> **What is being asked**
Take from the entries below the stretch from the line with "9kg Heat Pump Dryer – Series 7 (2023)" through the line with "brilliantly written, and are a key", and return it exactly, leaving the pictures out.

··· Data shown

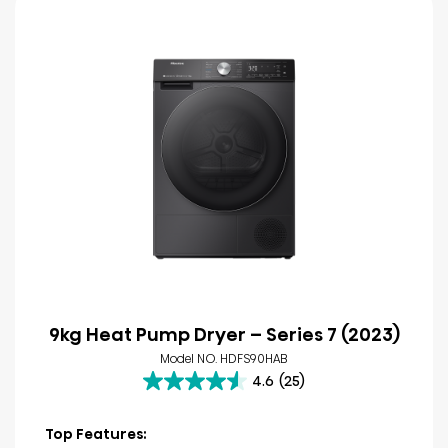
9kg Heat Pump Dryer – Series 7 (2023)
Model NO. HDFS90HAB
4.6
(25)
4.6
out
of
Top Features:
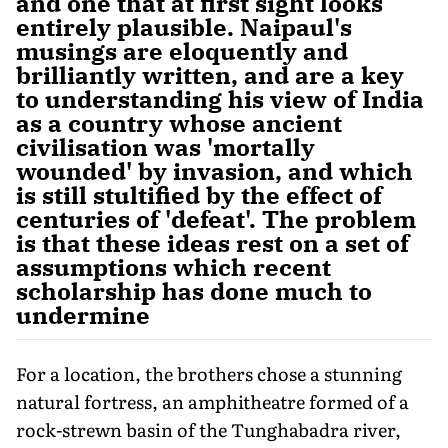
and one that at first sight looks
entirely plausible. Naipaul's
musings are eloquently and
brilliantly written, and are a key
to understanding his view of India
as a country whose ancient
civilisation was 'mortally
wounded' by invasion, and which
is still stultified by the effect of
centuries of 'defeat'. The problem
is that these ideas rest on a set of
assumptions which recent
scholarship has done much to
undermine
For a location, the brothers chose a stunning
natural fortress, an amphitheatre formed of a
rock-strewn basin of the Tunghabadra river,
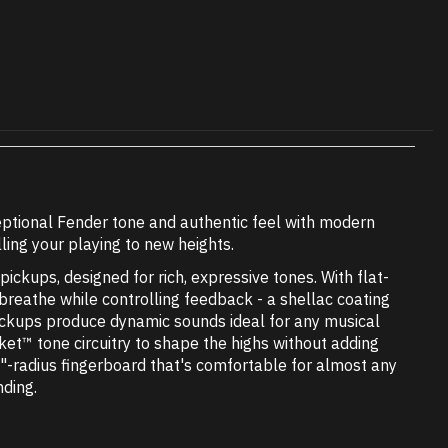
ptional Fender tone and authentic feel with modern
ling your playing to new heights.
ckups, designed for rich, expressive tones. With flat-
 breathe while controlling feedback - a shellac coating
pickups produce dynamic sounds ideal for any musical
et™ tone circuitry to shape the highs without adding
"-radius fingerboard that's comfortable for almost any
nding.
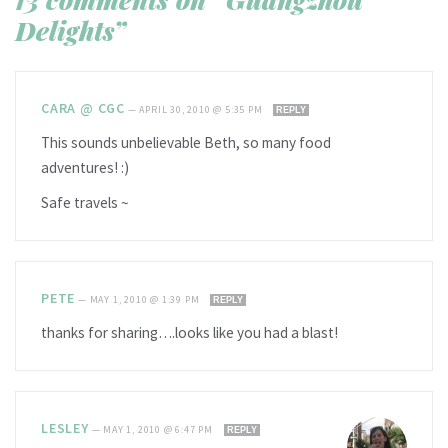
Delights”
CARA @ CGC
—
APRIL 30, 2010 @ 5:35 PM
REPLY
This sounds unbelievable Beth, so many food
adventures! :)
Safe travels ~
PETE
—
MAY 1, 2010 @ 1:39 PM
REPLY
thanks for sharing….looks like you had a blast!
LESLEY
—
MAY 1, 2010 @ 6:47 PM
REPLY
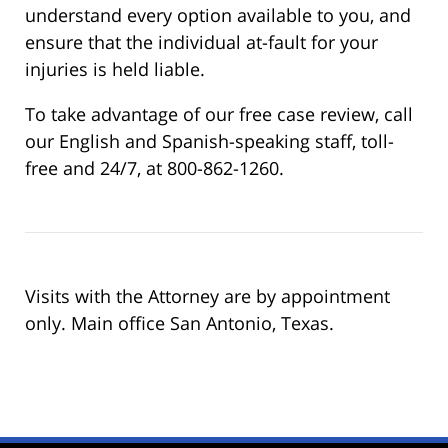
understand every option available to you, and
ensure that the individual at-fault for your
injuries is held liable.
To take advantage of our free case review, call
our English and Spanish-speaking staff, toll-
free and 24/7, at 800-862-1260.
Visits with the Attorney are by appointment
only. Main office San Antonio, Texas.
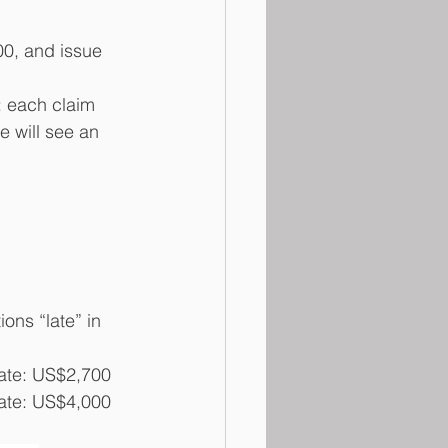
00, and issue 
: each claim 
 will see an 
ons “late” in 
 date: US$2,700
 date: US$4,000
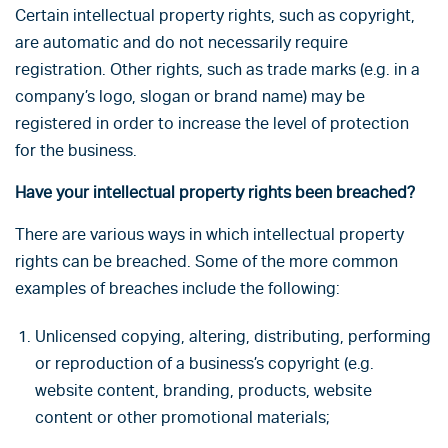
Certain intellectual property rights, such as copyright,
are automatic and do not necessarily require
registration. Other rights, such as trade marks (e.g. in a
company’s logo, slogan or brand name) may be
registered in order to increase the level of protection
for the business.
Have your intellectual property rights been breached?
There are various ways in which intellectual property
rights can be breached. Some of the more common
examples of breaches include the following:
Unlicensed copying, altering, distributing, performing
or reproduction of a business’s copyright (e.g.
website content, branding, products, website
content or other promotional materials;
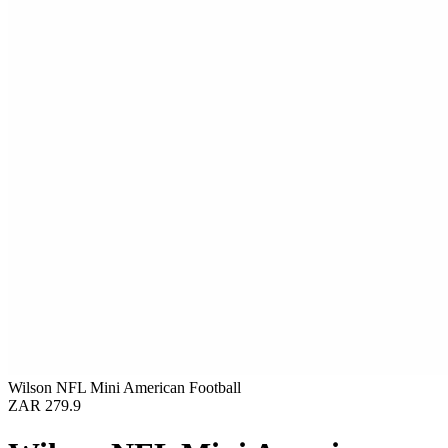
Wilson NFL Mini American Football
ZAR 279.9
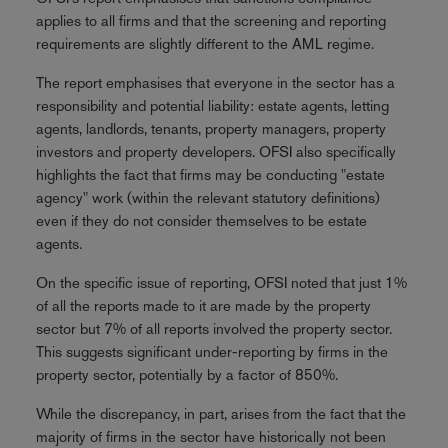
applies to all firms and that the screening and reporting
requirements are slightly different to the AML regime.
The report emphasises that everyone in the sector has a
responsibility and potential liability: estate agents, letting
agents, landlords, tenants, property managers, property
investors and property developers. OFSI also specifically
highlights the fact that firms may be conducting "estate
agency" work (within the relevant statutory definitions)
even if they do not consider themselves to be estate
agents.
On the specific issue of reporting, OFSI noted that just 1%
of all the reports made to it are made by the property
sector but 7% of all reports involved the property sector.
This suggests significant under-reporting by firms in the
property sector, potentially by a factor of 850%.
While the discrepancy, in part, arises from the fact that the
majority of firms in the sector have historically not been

······
··· Data shown

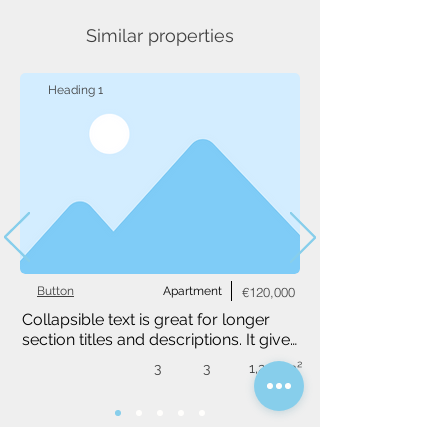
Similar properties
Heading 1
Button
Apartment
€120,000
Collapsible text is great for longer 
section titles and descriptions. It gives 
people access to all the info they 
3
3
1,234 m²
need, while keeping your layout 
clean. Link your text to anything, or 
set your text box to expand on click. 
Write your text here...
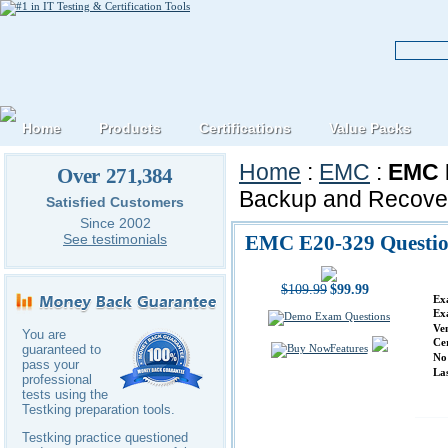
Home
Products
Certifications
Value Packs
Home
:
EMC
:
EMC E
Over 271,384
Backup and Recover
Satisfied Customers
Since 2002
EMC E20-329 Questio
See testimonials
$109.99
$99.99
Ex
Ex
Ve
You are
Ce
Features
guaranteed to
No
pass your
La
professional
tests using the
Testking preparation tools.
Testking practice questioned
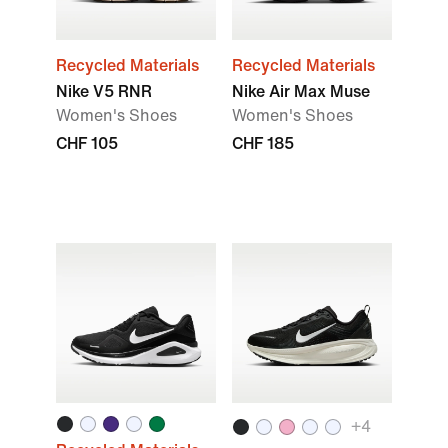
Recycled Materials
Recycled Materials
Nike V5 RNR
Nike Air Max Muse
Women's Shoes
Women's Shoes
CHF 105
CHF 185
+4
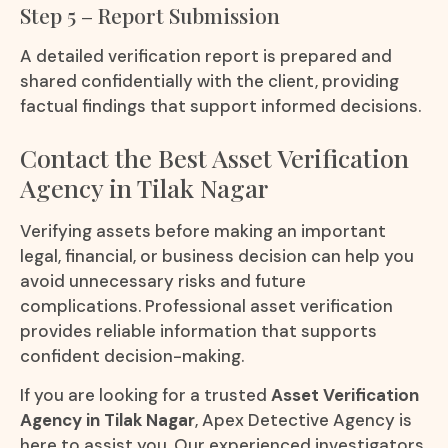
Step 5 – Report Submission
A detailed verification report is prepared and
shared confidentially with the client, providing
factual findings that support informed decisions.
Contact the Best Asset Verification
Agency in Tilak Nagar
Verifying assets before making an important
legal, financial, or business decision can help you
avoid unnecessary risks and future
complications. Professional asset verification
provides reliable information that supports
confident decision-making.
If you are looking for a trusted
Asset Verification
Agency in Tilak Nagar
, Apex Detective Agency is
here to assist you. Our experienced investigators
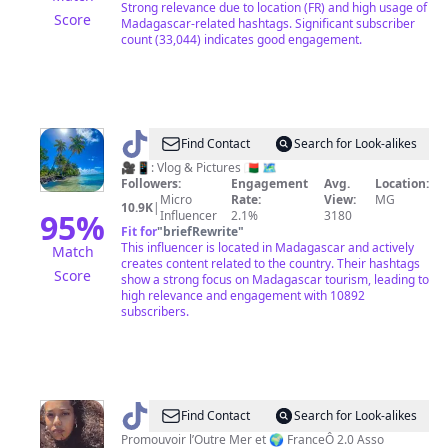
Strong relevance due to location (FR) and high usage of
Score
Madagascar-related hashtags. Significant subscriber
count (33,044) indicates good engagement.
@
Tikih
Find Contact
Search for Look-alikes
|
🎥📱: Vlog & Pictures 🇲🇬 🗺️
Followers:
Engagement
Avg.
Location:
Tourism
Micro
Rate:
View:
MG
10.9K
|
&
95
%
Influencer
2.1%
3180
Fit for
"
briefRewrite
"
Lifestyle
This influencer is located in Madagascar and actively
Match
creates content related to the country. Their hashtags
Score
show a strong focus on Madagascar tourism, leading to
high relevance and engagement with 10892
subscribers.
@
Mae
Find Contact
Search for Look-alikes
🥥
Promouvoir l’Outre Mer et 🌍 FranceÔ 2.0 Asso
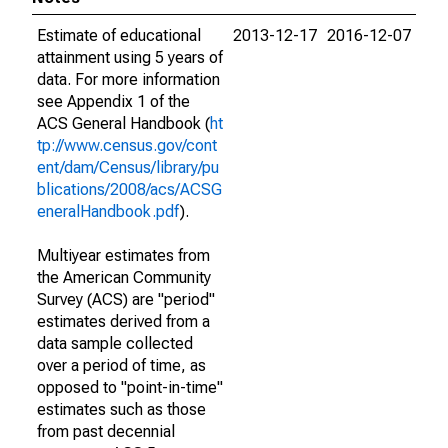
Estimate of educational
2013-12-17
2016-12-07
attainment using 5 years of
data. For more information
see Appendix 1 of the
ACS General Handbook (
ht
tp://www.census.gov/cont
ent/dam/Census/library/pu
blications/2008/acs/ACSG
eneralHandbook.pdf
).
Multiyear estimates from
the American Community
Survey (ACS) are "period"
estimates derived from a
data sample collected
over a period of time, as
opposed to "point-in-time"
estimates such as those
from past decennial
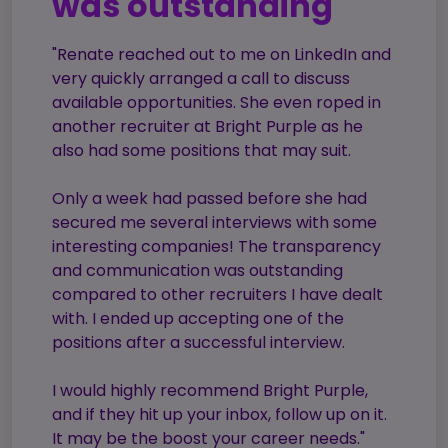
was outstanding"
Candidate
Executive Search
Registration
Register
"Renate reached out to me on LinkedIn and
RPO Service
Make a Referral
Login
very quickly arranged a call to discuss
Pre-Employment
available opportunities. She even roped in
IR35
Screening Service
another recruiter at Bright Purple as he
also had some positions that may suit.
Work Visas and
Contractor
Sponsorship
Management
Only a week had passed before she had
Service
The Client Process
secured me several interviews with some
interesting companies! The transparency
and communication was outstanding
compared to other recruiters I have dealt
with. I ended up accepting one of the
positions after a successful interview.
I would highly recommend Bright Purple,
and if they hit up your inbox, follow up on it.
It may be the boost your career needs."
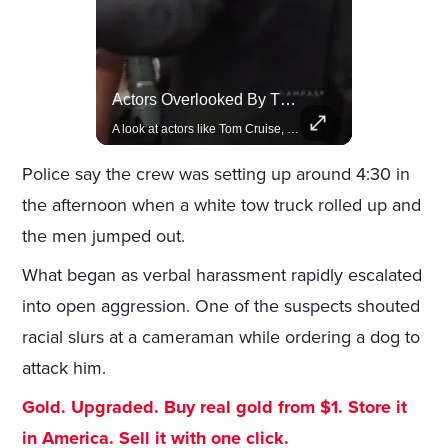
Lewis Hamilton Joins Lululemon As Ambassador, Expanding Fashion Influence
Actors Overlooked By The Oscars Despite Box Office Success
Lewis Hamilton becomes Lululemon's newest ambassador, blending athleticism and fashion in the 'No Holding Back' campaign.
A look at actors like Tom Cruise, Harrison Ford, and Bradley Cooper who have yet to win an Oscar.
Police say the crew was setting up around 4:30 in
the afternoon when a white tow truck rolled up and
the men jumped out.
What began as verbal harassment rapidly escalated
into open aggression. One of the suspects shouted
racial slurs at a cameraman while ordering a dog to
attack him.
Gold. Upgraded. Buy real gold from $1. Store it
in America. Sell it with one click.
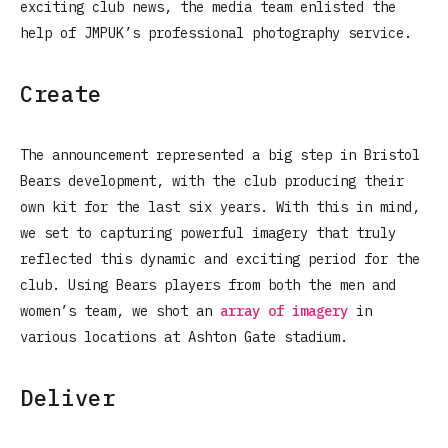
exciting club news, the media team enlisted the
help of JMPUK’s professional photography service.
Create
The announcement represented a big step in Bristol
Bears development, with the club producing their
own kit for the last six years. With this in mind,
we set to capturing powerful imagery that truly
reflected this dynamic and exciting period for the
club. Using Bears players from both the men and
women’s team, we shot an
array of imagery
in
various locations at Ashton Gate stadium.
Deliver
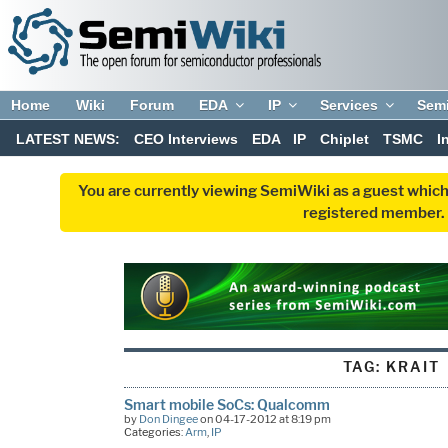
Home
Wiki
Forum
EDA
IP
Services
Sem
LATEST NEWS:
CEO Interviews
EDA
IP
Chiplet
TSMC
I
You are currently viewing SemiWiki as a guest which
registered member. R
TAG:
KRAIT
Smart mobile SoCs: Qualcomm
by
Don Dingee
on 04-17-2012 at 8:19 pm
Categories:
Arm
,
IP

······

> **Written answer**
9kg Heat Pump Dryer – Series 7 (2023)
Model NO. HDFS90HAB
4.6
(25)
4.6
out
of
Top Features:
and one that at first sight looks
entirely plausible. Naipaul's
musings are eloquently and
brilliantly written, and are a key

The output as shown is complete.